# BBQ: Boosting Quantization Entropy with Bell Box Quantization

This submission package is for our paper "BBQ: Boosting Quantization Entropy with Bell Box Quantization".
The code is largely adapted from [QuEST](https://github.com/IST-DASLab/QuEST/tree/main) with a few modifications.


## Quickstart 

Create a conda environment and install dependencies (we recommend Python 3.10):

```bash
conda create -n env python=3.10
conda activate env
pip install -r requirements.txt
```

If your Nvidia GPU belongs to the 50 series, then you might need to manuall install the `fast-hadamard-transform` uploaded in this package, instead of the one in `requirements.txt`.
```bash
cd fast-hadamard-transform;
python3 setup.py install;
```
Note that the only difference between the included version and the public version is the following two lines in `fast-hadamard-transform/setup.py`, which asks the `nvcc` compiler to generate byte code for Blackwell architectures.
```python
      cc_flag.append("-gencode")
      cc_flag.append("arch=compute_120,code=sm_120")
```

To run the source code in this package, you need the following hardware:
1. an Nvidia GPU that supports naive BF16 tensor ops (older Turing GPUs only support FP16 which will not work)
2. potentially 1 TB of disk space to store the raw C4 dataset (can be deleted later) and the pre-processed C4 dataset (used by the script).

## Modifications to QuEST Source Code
1. We changed `src/models/quantization/base_linear.py` to include variants of the BBQ quantizer. The final version shown in the paper is called `BBQV5HD` for activation quantizer and `BBQV5HDChan` for weight quantizer.
2. We modified `src/models/base.py` to avoid applying weight decay to the scaling factor of BBQ quantizers.
3. We modified `src/optim/base.py` to log additional metrics during training, such as the scaling factors of quantizers, entropy of weights, gradient norms. While logging these metrics could potentially slow down training, when a bug occurs, these addition metrics helps identifying the root cause of the problem.

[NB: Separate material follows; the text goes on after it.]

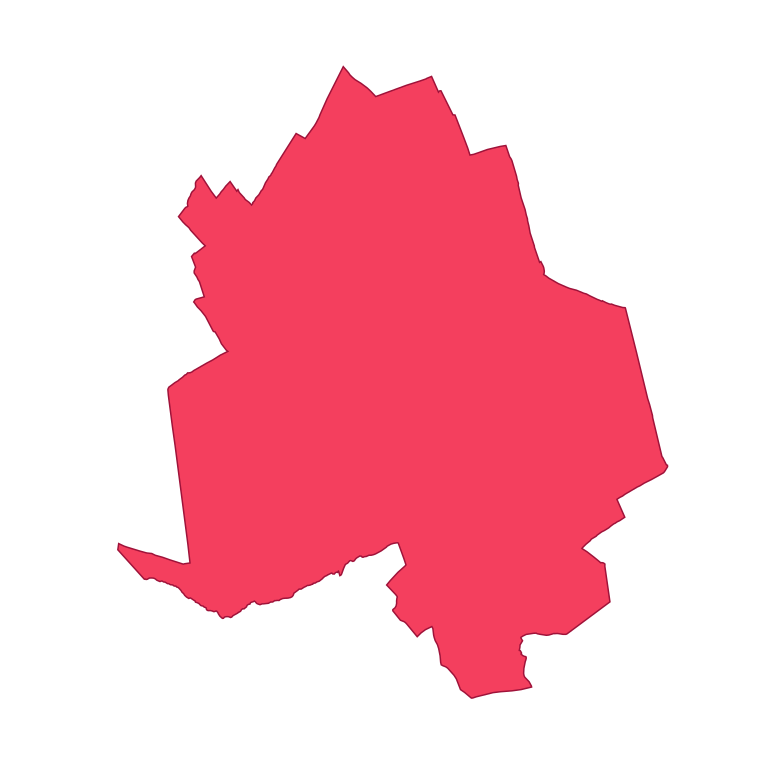 Aroneanu, Iasi, Romania, rotated 266°
{"feature_id": "2599482B41407607343101", "entity_name": "Aroneanu", "entity_type": "district", "adm_level": 2, "iso_a3": "ROU", "parent_name": "Romania", "parent_adm1": "Iasi", "projection": "equal_earth", "projection_center": [27.602, 47.231], "detail": "fine", "context": "isolated", "style": "filled", "palette": "rose", "viewbox_px": 768, "rotation_deg": 266, "n_neighbors": 0, "source": "geoboundaries", "source_scale": "gbopen_adm2", "svg_char_len": 6135}
<svg xmlns="http://www.w3.org/2000/svg" viewBox="0 0 768 768"><g transform="rotate(266 384 384)"><path d="M410.7,195.2L409.4,193.2L408.8,191.5L408.7,189.3L408.8,188.9L407.3,187.4L406.8,185.9L404.7,183.4L402.6,180.0L401.7,179.0L400.0,175.6L395.8,169.1L393.9,168.1L393.0,168.0L387.7,168.1L355.8,170.0L337.4,171.3L237.5,177.2L219.0,178.0L218.6,172.5L218.3,171.2L223.4,158.4L226.6,151.0L229.1,143.9L231.1,140.5L232.0,135.5L234.3,129.0L239.2,116.2L240.4,113.4L243.3,108.2L237.2,106.9L206.0,131.3L206.1,132.2L205.6,133.0L205.7,134.2L206.8,136.4L206.7,138.8L206.4,140.7L205.5,142.3L204.1,143.7L202.6,146.6L202.6,147.1L203.0,148.1L202.8,149.1L201.9,150.3L201.6,151.9L200.0,154.0L199.8,155.4L198.7,156.9L198.3,159.3L197.6,159.8L197.1,160.7L196.9,162.3L196.0,162.9L195.4,164.4L194.7,165.1L192.2,167.1L190.5,167.9L188.8,169.5L187.0,170.5L185.2,172.2L183.7,174.3L184.1,175.7L184.0,176.1L180.6,180.5L179.6,180.7L179.4,181.0L179.0,182.2L177.9,184.1L175.9,185.7L175.6,186.3L175.0,188.2L174.0,189.0L173.4,190.5L173.1,190.9L171.4,191.2L170.6,191.9L170.2,192.8L170.1,195.0L169.4,197.2L168.9,197.9L168.8,199.2L169.2,200.4L169.1,201.2L167.4,202.4L166.5,202.6L163.7,204.2L161.5,206.4L161.5,207.5L162.6,208.6L162.9,210.0L162.9,211.5L162.6,213.1L161.8,214.6L162.1,215.8L163.5,217.3L165.8,222.3L166.2,222.5L166.4,222.9L166.4,223.3L166.9,224.1L167.1,224.8L167.7,225.4L168.8,226.0L169.7,227.5L169.4,228.6L171.3,231.3L172.7,231.9L173.6,233.3L173.8,234.9L175.1,235.6L175.5,236.3L176.0,238.6L176.5,239.4L175.8,240.4L174.2,241.5L173.6,242.3L172.5,244.9L173.2,247.1L173.1,248.2L173.3,253.3L173.7,254.3L174.4,255.6L174.3,257.8L175.6,260.0L175.4,260.9L175.6,262.0L175.4,264.3L176.2,265.4L177.1,268.1L177.2,270.7L177.1,273.2L177.5,275.9L178.3,277.6L179.1,278.3L180.1,279.0L181.5,279.4L184.4,283.9L185.1,284.6L185.3,285.1L185.2,287.1L187.1,290.6L187.4,291.7L188.4,293.5L188.3,294.4L188.6,296.5L189.2,298.1L189.2,298.9L190.1,299.5L190.3,301.7L191.2,303.1L191.8,305.6L194.3,309.3L194.9,309.7L196.3,311.7L196.9,313.6L197.6,314.5L197.6,314.9L198.9,317.9L199.0,318.8L198.1,319.6L197.9,321.2L199.0,322.2L199.5,323.2L199.6,323.9L199.3,324.5L200.5,325.4L200.3,325.6L195.9,326.6L196.3,327.6L197.3,328.4L203.2,331.0L206.7,332.9L207.9,335.3L210.0,337.4L210.2,338.2L210.0,339.0L209.2,340.6L209.7,342.0L211.7,343.7L212.4,344.6L214.1,347.9L213.7,349.6L212.8,350.1L212.7,351.3L213.1,352.3L213.2,354.4L214.2,357.0L214.1,359.5L214.5,361.7L215.1,363.7L217.7,369.5L221.0,374.9L222.0,375.9L223.8,379.8L224.4,382.6L224.7,386.0L224.6,386.8L223.7,387.3L208.3,391.7L202.0,393.3L201.0,392.3L195.2,384.8L187.3,376.4L183.3,372.6L173.1,381.0L171.1,382.3L170.4,382.4L169.7,382.0L166.7,381.4L164.4,381.3L161.8,380.6L160.0,379.4L158.5,377.3L158.1,377.0L157.1,377.0L147.2,383.9L145.5,387.5L144.5,388.7L142.8,390.1L129.6,399.5L133.2,403.7L136.1,408.3L138.7,414.8L136.7,415.7L130.1,416.0L127.6,416.4L124.4,417.2L120.3,419.1L116.2,420.1L109.0,421.0L102.4,421.1L99.9,421.5L98.8,423.2L97.6,425.8L96.2,427.6L88.6,433.5L84.8,435.6L73.8,439.0L70.7,442.9L64.6,449.2L64.6,450.7L65.5,454.1L68.5,471.2L68.9,478.6L69.0,490.3L69.6,499.4L71.4,510.1L72.4,510.0L76.8,508.0L81.8,503.9L83.5,503.3L85.6,503.1L90.5,503.7L97.1,505.5L99.0,506.3L100.8,506.8L102.1,506.5L102.5,505.1L103.2,503.8L104.0,502.8L104.9,502.4L105.1,501.9L106.1,502.4L107.4,501.9L108.5,501.3L108.8,500.4L111.9,501.2L114.2,501.5L118.2,504.3L120.8,503.0L121.7,502.9L122.9,505.0L124.3,508.4L124.9,516.1L124.8,518.5L124.2,519.4L123.4,522.3L122.0,528.5L122.1,531.0L123.3,536.3L123.0,536.9L123.1,538.0L123.0,539.9L121.8,545.1L121.6,547.9L121.9,549.0L150.9,594.2L186.6,591.6L189.0,591.8L190.1,590.6L190.6,589.0L190.6,587.5L191.1,587.2L196.5,581.5L202.4,574.9L206.1,570.0L206.7,570.4L210.1,574.3L213.4,578.9L214.5,579.7L215.0,580.4L217.4,585.1L218.4,586.1L221.3,590.8L222.5,593.7L224.8,598.1L226.3,600.1L228.5,603.5L228.9,604.7L230.3,607.1L231.2,609.5L234.3,614.9L252.7,608.3L254.4,611.3L255.6,614.2L257.2,616.7L263.6,629.5L264.6,632.2L266.9,636.5L270.3,644.7L275.9,656.6L277.1,657.8L281.7,661.1L283.2,661.1L283.6,660.1L291.4,656.8L292.2,656.2L331.4,649.7L334.0,649.6L345.0,647.5L351.1,646.0L397.8,638.1L442.9,630.1L443.3,629.9L443.4,629.4L443.6,627.6L446.4,619.6L447.9,616.5L447.8,615.6L448.1,614.4L449.6,611.3L451.8,607.6L451.3,607.1L452.7,604.5L453.5,602.7L457.7,595.3L459.7,592.2L460.6,589.6L464.1,582.6L466.4,575.8L468.2,572.1L472.0,564.9L478.1,555.8L480.6,553.0L481.8,551.2L482.2,550.9L483.1,551.4L485.3,551.8L488.6,551.5L490.2,551.1L495.2,549.0L494.5,547.7L509.9,543.6L511.2,543.6L524.4,540.3L531.7,539.5L536.8,538.6L538.8,538.6L542.7,537.7L548.2,536.9L560.1,533.8L572.8,531.8L574.8,532.1L578.6,531.1L582.1,530.7L597.9,527.2L599.9,526.4L601.9,525.2L613.4,522.2L612.9,516.7L610.7,503.5L606.9,489.7L606.4,485.7L613.4,484.0L625.4,480.4L647.4,473.6L647.7,471.5L672.5,461.3L672.6,460.3L672.2,459.4L671.4,458.7L687.5,452.9L685.9,448.0L685.4,447.1L683.8,441.2L680.4,427.2L671.3,395.8L676.8,391.3L680.4,388.0L685.5,382.1L689.6,376.4L692.3,373.7L694.7,371.6L697.0,370.3L703.4,365.5L672.6,347.2L657.0,338.9L654.5,337.8L649.0,334.4L646.3,332.5L634.4,322.5L640.0,313.8L610.5,292.1L609.4,291.7L607.1,290.0L602.7,287.3L601.4,286.2L600.0,285.5L598.6,283.6L596.6,282.5L593.0,279.8L588.3,277.4L586.4,276.3L585.6,275.2L581.5,272.4L578.5,269.1L575.8,267.6L574.0,265.7L573.2,265.7L571.8,264.4L574.6,262.1L577.7,258.5L579.6,257.4L585.1,253.0L588.1,251.9L586.6,250.6L596.7,244.6L592.5,240.0L589.4,237.4L587.1,235.0L585.1,233.5L581.2,229.6L588.2,225.1L604.6,216.1L603.0,214.7L599.5,210.8L597.6,209.9L593.7,209.8L592.4,209.3L590.6,207.9L590.3,207.4L588.8,205.7L587.1,204.7L585.0,203.9L583.1,202.4L580.8,201.2L577.8,200.5L575.0,200.7L574.6,200.2L574.1,198.7L573.2,197.6L565.3,190.7L559.5,194.8L556.7,197.2L553.6,200.3L550.8,201.9L537.5,212.4L534.3,215.3L528.4,206.5L527.3,204.6L527.7,204.3L527.7,203.9L524.6,200.9L513.7,204.2L510.0,202.5L508.0,202.4L503.8,204.8L501.1,205.8L499.0,207.0L483.5,210.8L481.8,202.5L481.2,201.4L479.1,199.9L478.0,200.7L473.9,203.2L470.0,206.5L463.8,210.7L448.8,217.2L448.3,217.6L447.7,219.2L440.7,222.7L435.5,224.6L428.8,229.0L427.4,230.5L424.3,222.9L419.9,214.7L417.4,209.0L410.7,195.2Z" fill="#f43f5e" stroke="#9f1239" stroke-width="1.5"/></g></svg>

## Reproducing Table 1 and Figure 2
To reproduce the first 4 rows of Table 1, use the following 16 commands:
```bash
bash train_none.sh;
bash train_bbq.sh 4 0; bash train_bbq.sh 3 0; bash train_bbq.sh 2 -0.5; bash train_bbq.sh 1 -0.5;
bash train_quest.sh 4; bash train_quest.sh 3; bash train_quest.sh 2; bash train_quest.sh 1;
bash train_lsq.sh 4; bash train_lsq.sh 3; bash train_lsq.sh 2; bash train_lsq.sh 1;
```
To reproduce the second 4 rows of Table 1, please edit files `train_*.sh` by commenting the following lines

```bash
# 30M
export N_LAYER=6
export N_EMBD=640
export N_HEAD=5
export LR=0.0012
export TOKENS=3000000000 # 3B
export MODEL_SIZE_PREFIX="30M"
```
and un-commenting the following lines
```bash
# # 50M
# export N_LAYER=7
# export N_EMBD=768
# export N_HEAD=6
# export LR=0.0012
# export TOKENS=5000000000 # 5B
# export MODEL_SIZE_PREFIX="50M"
```
And rerun the 16 commands above. Similarly, the other rows of Table 1 can be reproduced by changing the configuration of the model.

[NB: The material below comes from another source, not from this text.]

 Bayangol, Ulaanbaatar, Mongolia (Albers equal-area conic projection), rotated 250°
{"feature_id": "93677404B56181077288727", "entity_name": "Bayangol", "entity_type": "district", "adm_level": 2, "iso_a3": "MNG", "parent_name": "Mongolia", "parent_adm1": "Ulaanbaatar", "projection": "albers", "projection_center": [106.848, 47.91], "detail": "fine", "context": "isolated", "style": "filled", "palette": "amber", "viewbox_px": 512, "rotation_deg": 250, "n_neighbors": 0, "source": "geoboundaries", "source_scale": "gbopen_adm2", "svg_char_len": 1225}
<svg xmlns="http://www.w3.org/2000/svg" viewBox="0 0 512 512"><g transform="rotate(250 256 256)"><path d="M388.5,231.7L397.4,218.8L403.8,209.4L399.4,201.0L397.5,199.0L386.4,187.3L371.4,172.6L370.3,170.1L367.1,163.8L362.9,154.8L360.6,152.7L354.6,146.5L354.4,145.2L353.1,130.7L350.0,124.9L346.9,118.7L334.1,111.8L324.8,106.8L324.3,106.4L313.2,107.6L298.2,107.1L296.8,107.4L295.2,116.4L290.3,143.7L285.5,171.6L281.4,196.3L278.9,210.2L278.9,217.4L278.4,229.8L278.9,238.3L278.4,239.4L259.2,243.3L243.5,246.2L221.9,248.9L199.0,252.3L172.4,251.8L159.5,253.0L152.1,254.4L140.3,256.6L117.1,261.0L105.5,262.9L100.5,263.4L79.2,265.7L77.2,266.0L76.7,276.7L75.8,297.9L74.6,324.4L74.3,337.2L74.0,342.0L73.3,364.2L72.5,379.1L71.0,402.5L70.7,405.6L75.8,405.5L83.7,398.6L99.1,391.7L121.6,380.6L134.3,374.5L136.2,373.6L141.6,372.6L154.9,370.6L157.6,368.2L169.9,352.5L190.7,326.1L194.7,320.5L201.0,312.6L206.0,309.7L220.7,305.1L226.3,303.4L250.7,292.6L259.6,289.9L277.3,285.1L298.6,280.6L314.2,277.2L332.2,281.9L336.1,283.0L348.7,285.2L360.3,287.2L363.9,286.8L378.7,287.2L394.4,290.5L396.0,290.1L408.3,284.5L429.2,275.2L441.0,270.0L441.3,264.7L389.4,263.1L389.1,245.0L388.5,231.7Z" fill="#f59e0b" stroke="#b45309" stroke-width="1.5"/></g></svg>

All metrics, including weight entropy (Table 1), final evaluation perplexity (Table 1), weight entropy vs. training iterations (Figure 2), can be found on Weights and Biases after training completes.

# Reproducing Figure 5
Please use the following commands to reproduce Figure 5.
```bash
cd benchmark;
python3 gemm.py;
python3 quant.py;
```
You can then find the figures in `benchmark/gemm/matmul-performance.png` and `benchmark/quant/quant-performance.png`. Please note that the original versions of these images are generated using an Nvidia RTX 5090 GPU, and therefore your profiling results may be different if your GPU is different.
In addition, PyTorch 2.8 is required to profile FP4 matmul performance in `gemm.py`.